My dealer actually offered to let me take home the 36" chaps and get em filthy and come back and try the 40's on and if need be exchange em.  That's why I like going there, but I'm not doing any cutting between now and then so I didn't wanna waste his time.  Also got my saw tuned since it's broken in, he said it's still a lil high up in the rpm range, so cut some more and bring it back and he'll tune it again.

And of course since I can't leave there empty handed, I picked up a no spill 5 gal gas can.  It was 35 bucks, but man those things work great and really don't spill, I saw one in action and was hooked.  Ok I'm done rambling now.


----------



## FireAnt (Oct 25, 2010)

I am 6'4 and I wear the 40" I am 6'6 in my boots. They just touch the top of my boots. I wouldn't want them hanging to far over my shoes (tripping hazard). Try on the 40's and see what happens. Go there with your cutting shoes/boots on and go from there.


----------



## 'bert (Oct 25, 2010)

How about we see a picture of this "no spill" gas can?  I have not heard about these.  How does it differ from a normal jerry can?


----------



## SPED (Oct 25, 2010)

Thanks FireAnt, sounds like the 36's are what I want, and the 40's may drag.

The no spill containers are pretty cool, on my last camping trip I saw my brother's buddy use one and was pretty impressed.  They use a thumb button to start the flow so you can actually get it in place without having to rush and spill gas all over.  They are definitely pricey, but I figure it should last me a whole lotta years.

http://www.nospill.com/index.php


----------



## ChillyGator (Oct 25, 2010)

The 36" chaps seemed short to me .....I'm 6'2" with 32" inseam and the 40" chaps are not too long (i did have to get the belt 'extension'  :red: )


----------



## TreePointer (Oct 25, 2010)

Chaps are measured differently than pants.  If you look on the manufacturer's website, you will see that they are measured from the belt usually to the instep.  *THIS IS NOT THE SAME MEASUREMENT AS AN INSEAM.*

Stihl excerpt:



> NOTE: Chaps are measured by overall length from the waist down. All chaps have a tough outer shell of oil/water-resistant nylon treated with rain/stain repellent.

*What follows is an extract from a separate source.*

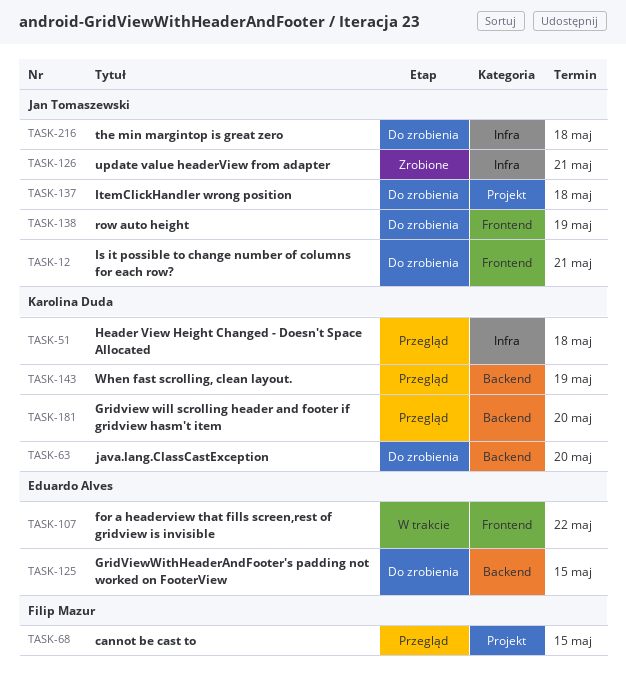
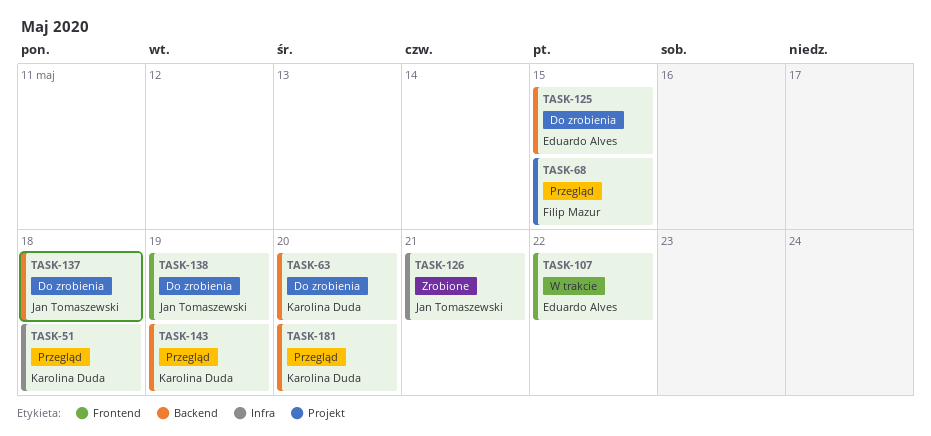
TASK-12: present -> none
TASK-137, label: Projekt -> Backend
TASK-216: present -> none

http://www.stihlusa.com/apparel/chain-saw-protective-wrap-around-chaps.html

Labonville excerpt:



> **IMPORTANT NOTICE***
> Sizing - Chap length is not the same as your pants length. It is not measured by your Inseam. Chaps are sized by overall length. To calculate your overall length measure from your waist (where you would wear your belt) to the top of your foot or your instep.


http://www.labonville.com/shop/pc/viewPrd.asp?idproduct=6&idcategory=250

I'm 6'0" and measure 39.5' from top of belt to instep.  36" chaps are too short.  40" chaps are perfect.


----------



## thinkxingu (Oct 25, 2010)

I prefer chaps being long enough to cover at least the top of my boots--certainly not so short as to leave my ankles or shins unprotected.

S


----------



## SPED (Oct 25, 2010)

Thanks gator that's a big help to see someone close to my height and what they are using.

Treepointer, thanks for the info that's perfect now I have something to actually measure, starting to sound like maybe I'll need the 40's.


----------